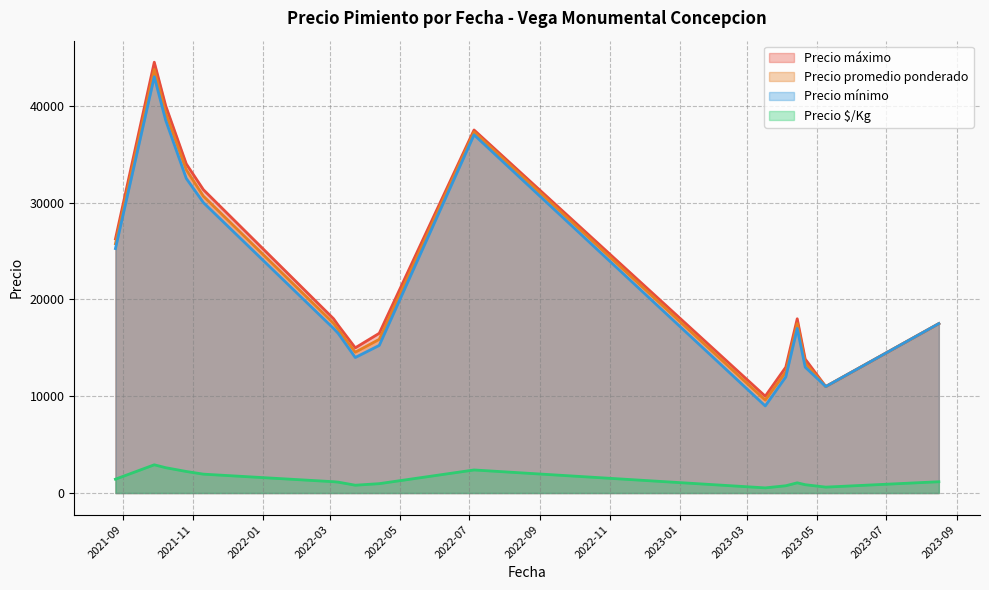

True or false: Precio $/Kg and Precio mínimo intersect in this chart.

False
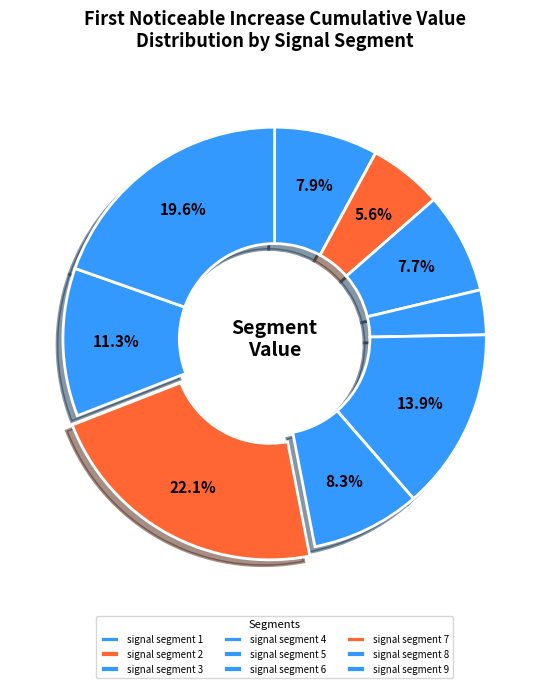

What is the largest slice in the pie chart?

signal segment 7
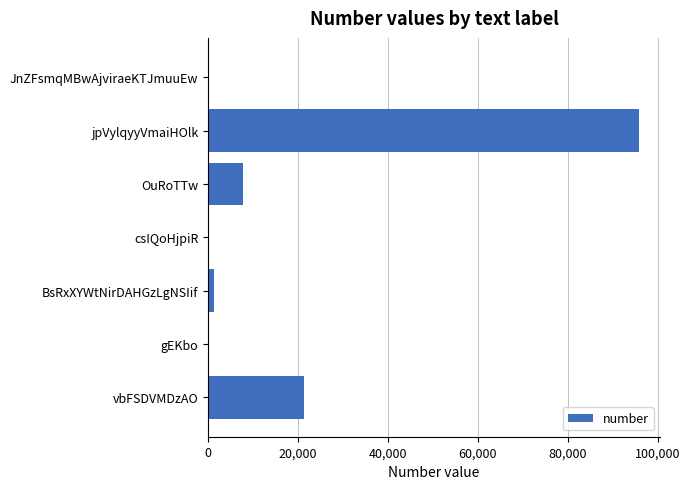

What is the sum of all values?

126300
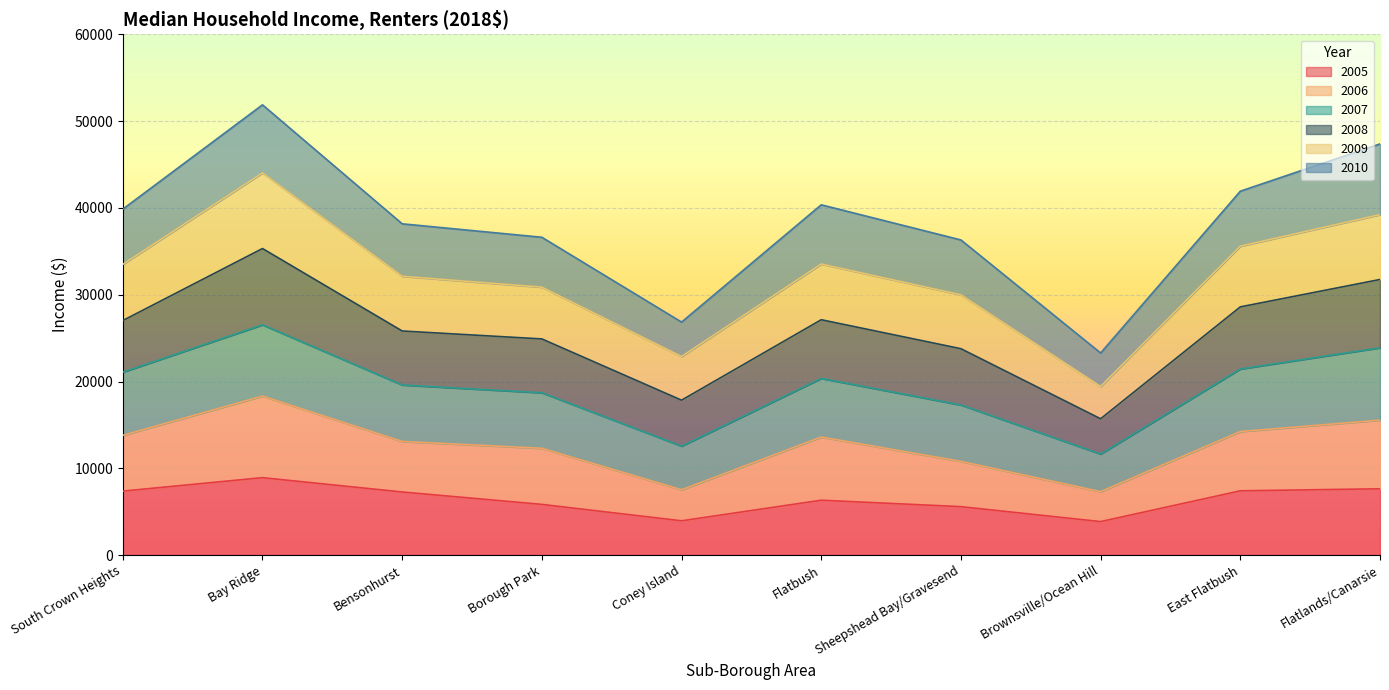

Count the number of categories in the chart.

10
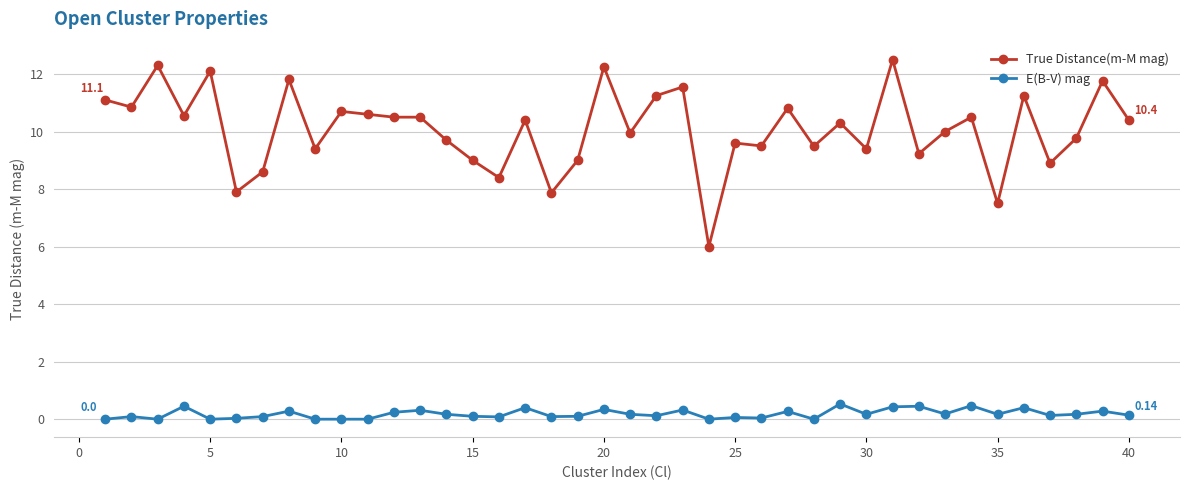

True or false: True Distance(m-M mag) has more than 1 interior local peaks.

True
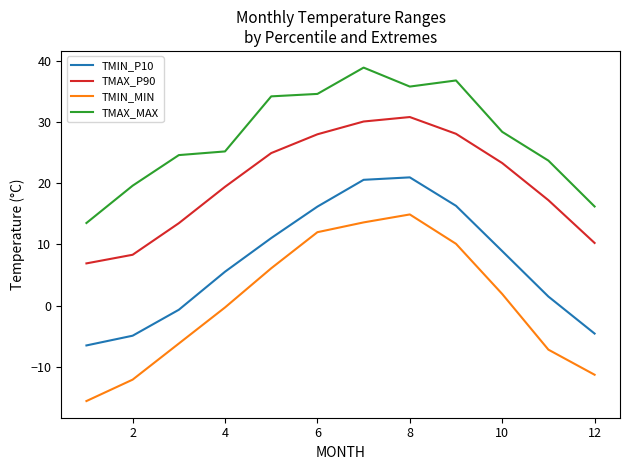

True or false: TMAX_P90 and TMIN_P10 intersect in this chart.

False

|---|

Problem requirements: List every line of the material above that contains the string "True", treating uppercase and lowercase letters as distinct.

Answer for this exercise:
True or false: Precio $/Kg and Precio mínimo intersect in this chart.
True or false: True Distance(m-M mag) has more than 1 interior local peaks.
True
True or false: TMAX_P90 and TMIN_P10 intersect in this chart.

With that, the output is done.